When conducting a correlation analysis on the relationship between the PWV indicator and clinical and anamnestic indicators, several significant (p<0.05) correlations were obtained for groups of women with AH. Of considerable interest is the presence of a significant negative relationship between the value of the pulse wave velocity and the duration of menopausal hormone therapy, which additionally illustrates the previously found relationship between a better vascular condition in patients with AH of varying degrees. The increase in the strength of this bond is clearly demonstrated in table 4.
Table 4
Correlation relationship between the index of stiffness of the arteries with clinical and anamnestic indicators by groups of patients
Correlations of PWV with different indicators |
Patients with grade I AH |
Patients with grade II AH |
Patients with grade III AH |
HR |
-0.28 |
n.a. |
n.a. |
Duration of taking MHT |
-0.27 |
-0.48 |
-0.71 |
Duration of AH disease |
n.a. |
0.41 |
n.a. |
Analyzing the metabolic parameters of patients with AH, it should be noted that in all three groups the examined women had increased BMI values corresponding to various degrees of obesity, as well as lipid metabolism disorders corresponding to atherogenic dyslipidemia (increased concentration of LDL-C and decreased HDL-C). The indicated lipid metabolism disorders did not have regular differences depending on the severity of AH, with the exception of HDL-C, a significant and significant decrease in which was found in patients with grade 3 AH. Thus, metabolic disorders of varying severity are present at all, including at the early stages of the development of the disease, thereby participating in the development of complications of arterial hypertension and, above all, the formation of arterial stiffness.
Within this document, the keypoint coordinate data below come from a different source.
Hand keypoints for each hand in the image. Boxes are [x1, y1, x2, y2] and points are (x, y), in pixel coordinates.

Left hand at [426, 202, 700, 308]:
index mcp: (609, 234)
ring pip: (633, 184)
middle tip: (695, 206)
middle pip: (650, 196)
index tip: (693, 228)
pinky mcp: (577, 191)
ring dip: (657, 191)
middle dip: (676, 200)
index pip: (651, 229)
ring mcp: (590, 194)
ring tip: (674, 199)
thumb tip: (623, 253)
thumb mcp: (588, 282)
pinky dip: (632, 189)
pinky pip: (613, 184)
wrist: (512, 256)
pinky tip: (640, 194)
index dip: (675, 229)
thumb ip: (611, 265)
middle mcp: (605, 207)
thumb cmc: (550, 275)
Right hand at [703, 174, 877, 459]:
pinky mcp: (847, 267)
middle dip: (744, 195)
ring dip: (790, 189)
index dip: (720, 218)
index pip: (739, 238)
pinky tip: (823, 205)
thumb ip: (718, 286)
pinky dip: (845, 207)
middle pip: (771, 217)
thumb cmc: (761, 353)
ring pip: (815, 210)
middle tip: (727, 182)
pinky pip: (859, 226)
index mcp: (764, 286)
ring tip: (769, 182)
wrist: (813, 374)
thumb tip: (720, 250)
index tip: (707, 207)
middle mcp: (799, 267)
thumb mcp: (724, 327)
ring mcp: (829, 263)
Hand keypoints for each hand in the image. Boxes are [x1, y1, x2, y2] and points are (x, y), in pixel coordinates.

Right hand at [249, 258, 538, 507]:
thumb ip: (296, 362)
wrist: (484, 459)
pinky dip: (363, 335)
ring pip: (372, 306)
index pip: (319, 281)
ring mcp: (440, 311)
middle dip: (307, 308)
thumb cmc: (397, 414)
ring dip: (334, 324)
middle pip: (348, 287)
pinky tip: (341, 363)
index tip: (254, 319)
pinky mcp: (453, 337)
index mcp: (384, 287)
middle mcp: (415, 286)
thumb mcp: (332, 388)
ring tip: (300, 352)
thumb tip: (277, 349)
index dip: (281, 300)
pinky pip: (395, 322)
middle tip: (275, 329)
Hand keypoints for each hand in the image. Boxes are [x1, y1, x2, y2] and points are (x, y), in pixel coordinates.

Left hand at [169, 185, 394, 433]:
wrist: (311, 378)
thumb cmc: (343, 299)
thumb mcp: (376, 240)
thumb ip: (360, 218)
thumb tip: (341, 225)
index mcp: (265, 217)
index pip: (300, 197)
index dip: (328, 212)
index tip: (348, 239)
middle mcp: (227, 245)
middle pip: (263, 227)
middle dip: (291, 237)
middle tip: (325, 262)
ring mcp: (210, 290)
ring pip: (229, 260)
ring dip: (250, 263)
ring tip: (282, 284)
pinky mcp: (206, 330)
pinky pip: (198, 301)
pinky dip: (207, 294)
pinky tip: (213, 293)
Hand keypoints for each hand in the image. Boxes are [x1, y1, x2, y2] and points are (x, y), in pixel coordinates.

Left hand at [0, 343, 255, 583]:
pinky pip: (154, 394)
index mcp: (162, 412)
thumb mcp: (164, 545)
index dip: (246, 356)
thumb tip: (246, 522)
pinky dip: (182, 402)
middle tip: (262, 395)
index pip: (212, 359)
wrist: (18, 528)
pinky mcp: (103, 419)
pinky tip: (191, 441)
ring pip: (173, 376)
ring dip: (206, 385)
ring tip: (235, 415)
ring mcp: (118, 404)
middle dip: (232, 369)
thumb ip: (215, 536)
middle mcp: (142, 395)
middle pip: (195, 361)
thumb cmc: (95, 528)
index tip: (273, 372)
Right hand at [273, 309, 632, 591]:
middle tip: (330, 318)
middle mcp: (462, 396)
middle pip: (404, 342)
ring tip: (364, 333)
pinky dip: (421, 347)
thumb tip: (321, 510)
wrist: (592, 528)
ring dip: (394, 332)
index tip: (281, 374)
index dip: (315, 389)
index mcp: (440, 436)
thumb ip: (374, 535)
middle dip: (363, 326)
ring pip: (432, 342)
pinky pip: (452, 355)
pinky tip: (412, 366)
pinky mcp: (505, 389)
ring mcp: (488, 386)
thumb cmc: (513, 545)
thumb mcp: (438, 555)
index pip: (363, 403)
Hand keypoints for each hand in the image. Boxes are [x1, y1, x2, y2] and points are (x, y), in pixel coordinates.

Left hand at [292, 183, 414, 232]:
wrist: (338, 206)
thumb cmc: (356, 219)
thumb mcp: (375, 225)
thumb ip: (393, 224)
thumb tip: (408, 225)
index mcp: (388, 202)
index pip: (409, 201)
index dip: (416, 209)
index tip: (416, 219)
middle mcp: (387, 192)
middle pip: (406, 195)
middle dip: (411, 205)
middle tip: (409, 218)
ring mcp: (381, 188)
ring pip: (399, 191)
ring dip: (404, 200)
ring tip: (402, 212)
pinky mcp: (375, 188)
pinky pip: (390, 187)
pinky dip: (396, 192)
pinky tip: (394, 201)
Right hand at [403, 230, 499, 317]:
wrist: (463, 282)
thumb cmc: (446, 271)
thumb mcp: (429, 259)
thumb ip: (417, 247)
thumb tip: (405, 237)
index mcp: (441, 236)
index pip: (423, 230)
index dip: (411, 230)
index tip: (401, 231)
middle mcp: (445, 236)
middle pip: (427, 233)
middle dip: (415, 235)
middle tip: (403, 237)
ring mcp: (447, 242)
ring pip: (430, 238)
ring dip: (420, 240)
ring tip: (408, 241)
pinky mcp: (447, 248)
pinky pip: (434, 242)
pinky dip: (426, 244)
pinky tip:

In patients with AH, we did not obtain significant differences in most of the studied parameters depending on the cause of menopause (surgical or natural). This fact can be interpreted from the standpoint of the effectiveness of previously conducted menopausal hormone therapy, which neutralized the more severe effect of a sharp shutdown of the ovaries on the formation of pathology of cardiovascular diseases during surgical menopause. Of considerable interest is the presence of a significant negative relationship between the value of the vascular stiffness indicator and the duration of menopausal hormone therapy. Thus, this study additionally confirmed the effect of early, adequately selected menopausal hormonal therapy on the course of arterial hypertension.